## Directions for this task
Output every line of text from the items below exactly as it appears, leaving out the pictures.

━━ Records supplied ━━

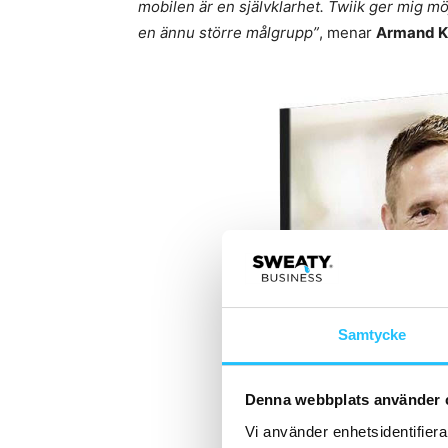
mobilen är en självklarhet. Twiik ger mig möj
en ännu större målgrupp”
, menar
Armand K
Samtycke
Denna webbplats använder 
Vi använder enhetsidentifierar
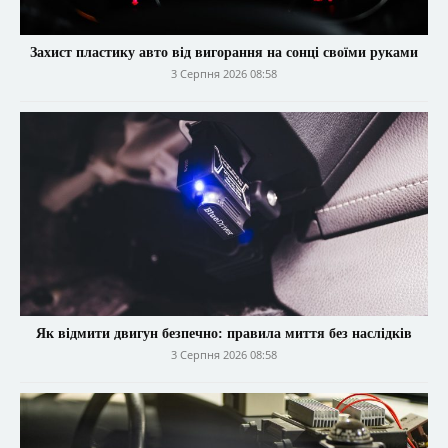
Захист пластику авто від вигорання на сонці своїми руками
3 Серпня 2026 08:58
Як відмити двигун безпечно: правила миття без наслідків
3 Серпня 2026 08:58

━━━

## Response below
mobilen är en självklarhet. Twiik ger mig möj
en ännu större målgrupp”
, menar
Armand K
Samtycke
Denna webbplats använder 
Vi använder enhetsidentifierar
Захист пластику авто від вигорання на сонці своїми руками
3 Серпня 2026 08:58
Як відмити двигун безпечно: правила миття без наслідків
3 Серпня 2026 08:58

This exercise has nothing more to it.